Take the entries that follow and return exactly the lines from the one holding "Campina Grande - PB" through the one holding "A seca por sua", both included. Nothing else is needed.

(Excerpts from a dataset)
━━━━

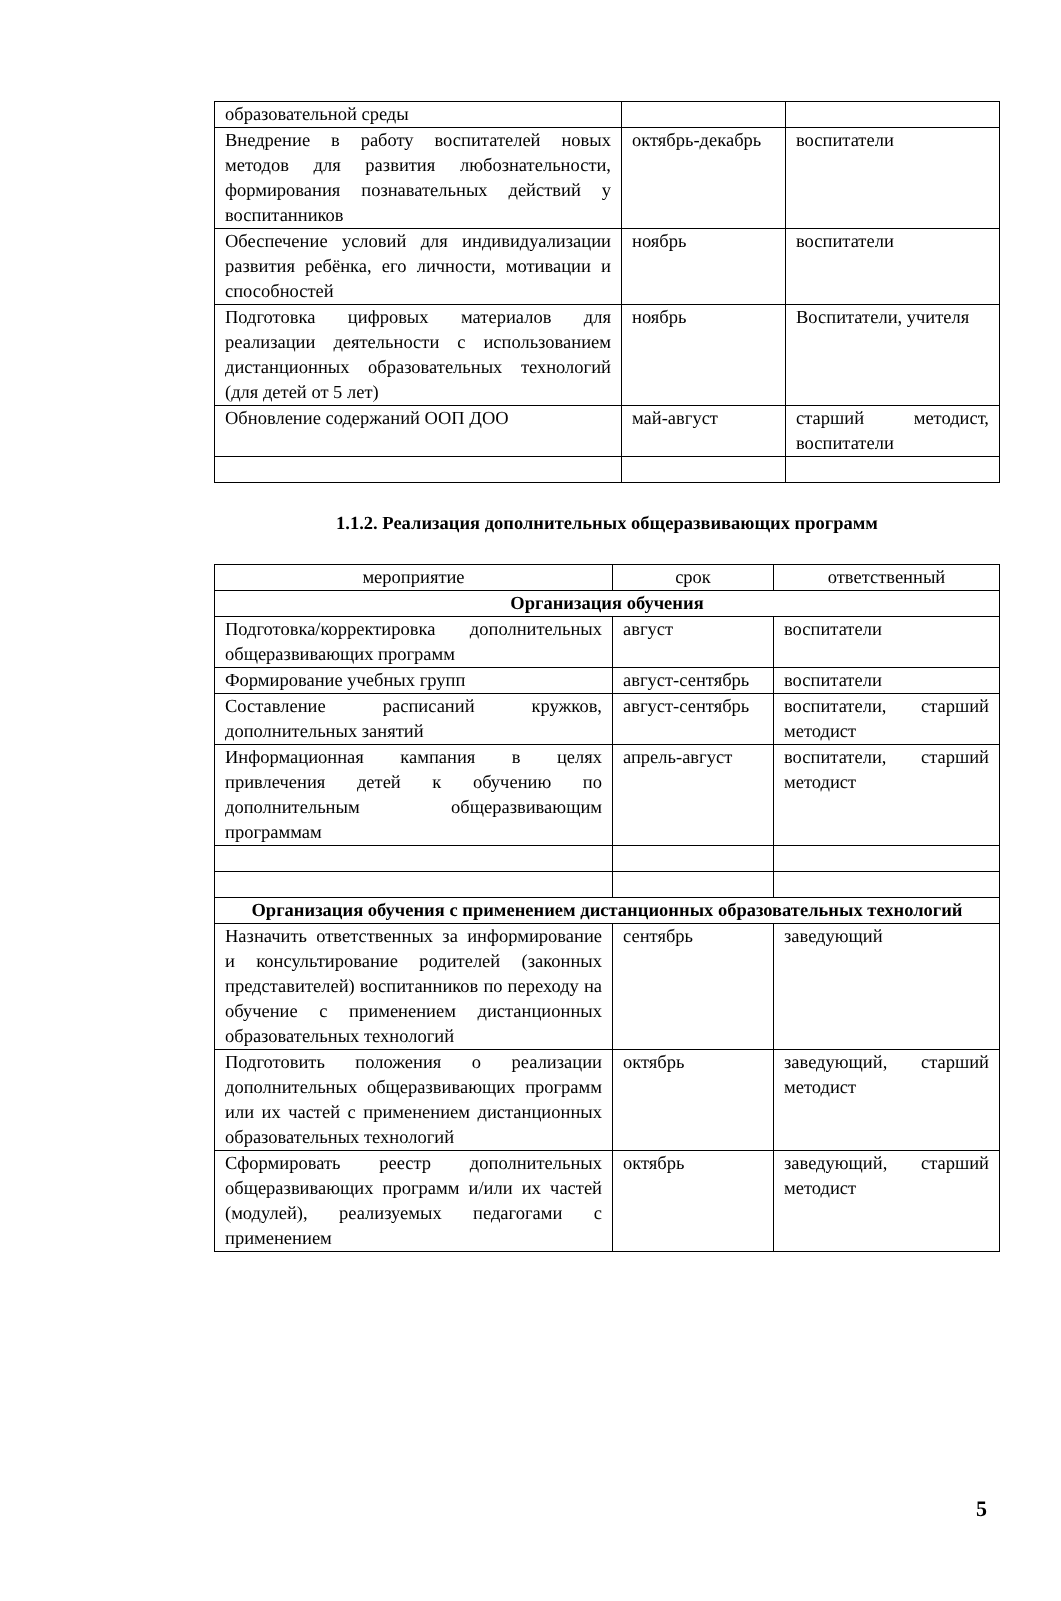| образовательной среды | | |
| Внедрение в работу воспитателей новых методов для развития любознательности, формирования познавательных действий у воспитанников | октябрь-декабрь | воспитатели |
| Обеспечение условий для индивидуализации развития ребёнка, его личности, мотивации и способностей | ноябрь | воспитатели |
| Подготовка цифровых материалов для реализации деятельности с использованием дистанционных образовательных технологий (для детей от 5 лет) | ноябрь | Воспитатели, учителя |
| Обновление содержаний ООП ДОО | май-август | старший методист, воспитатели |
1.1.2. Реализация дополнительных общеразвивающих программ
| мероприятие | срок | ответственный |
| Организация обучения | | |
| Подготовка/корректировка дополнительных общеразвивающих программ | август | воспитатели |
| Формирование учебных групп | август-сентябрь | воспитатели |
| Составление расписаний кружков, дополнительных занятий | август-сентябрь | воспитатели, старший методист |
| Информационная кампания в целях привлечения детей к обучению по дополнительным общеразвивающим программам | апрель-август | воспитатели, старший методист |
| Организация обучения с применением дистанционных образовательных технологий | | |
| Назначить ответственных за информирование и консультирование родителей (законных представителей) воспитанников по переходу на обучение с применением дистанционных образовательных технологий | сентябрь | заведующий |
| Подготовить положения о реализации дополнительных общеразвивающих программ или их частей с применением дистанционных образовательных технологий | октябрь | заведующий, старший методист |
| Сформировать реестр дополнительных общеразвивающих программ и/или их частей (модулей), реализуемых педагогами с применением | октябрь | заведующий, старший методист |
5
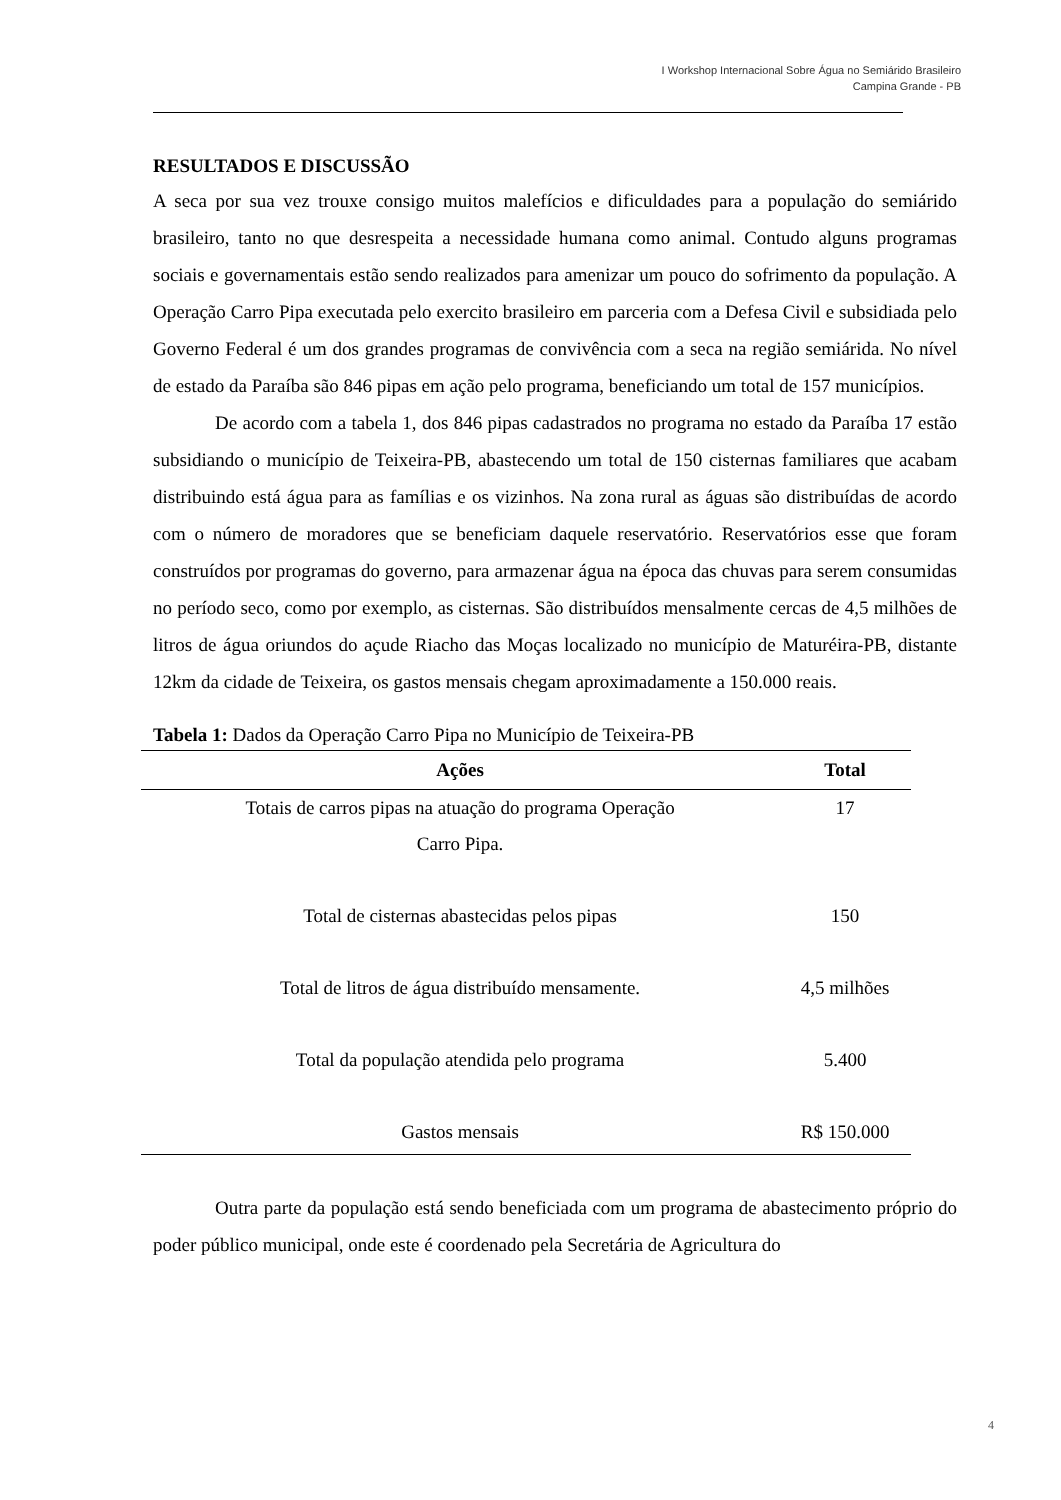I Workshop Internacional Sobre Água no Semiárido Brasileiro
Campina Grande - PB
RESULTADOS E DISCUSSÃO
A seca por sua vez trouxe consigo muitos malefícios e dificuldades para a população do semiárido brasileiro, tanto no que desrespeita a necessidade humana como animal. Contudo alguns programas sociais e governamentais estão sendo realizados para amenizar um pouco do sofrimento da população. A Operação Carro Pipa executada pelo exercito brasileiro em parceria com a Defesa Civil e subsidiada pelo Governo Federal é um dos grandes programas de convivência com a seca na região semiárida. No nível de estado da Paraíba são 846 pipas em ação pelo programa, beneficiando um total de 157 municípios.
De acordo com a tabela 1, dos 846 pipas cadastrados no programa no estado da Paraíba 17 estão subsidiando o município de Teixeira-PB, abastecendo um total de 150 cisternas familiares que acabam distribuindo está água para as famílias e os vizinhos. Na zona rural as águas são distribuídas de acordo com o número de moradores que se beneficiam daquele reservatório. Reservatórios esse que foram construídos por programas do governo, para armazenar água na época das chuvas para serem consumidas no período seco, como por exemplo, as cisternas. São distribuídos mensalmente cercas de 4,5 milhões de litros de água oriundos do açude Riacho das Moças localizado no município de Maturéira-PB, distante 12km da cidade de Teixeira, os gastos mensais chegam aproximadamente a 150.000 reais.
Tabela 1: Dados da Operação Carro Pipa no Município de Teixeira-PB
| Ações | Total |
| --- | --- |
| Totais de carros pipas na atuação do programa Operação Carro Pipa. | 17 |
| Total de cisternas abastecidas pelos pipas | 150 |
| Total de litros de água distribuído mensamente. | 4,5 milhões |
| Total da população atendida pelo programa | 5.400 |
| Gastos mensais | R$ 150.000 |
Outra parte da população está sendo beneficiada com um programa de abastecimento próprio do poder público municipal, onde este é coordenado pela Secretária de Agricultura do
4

━━━━

[Output for this exercise]:
Campina Grande - PB
RESULTADOS E DISCUSSÃO
A seca por sua vez trouxe consigo muitos malefícios e dificuldades para a população do semiárido brasileiro, tanto no que desrespeita a necessidade humana como animal. Contudo alguns programas sociais e governamentais estão sendo realizados para amenizar um pouco do sofrimento da população. A Operação Carro Pipa executada pelo exercito brasileiro em parceria com a Defesa Civil e subsidiada pelo Governo Federal é um dos grandes programas de convivência com a seca na região semiárida. No nível de estado da Paraíba são 846 pipas em ação pelo programa, beneficiando um total de 157 municípios.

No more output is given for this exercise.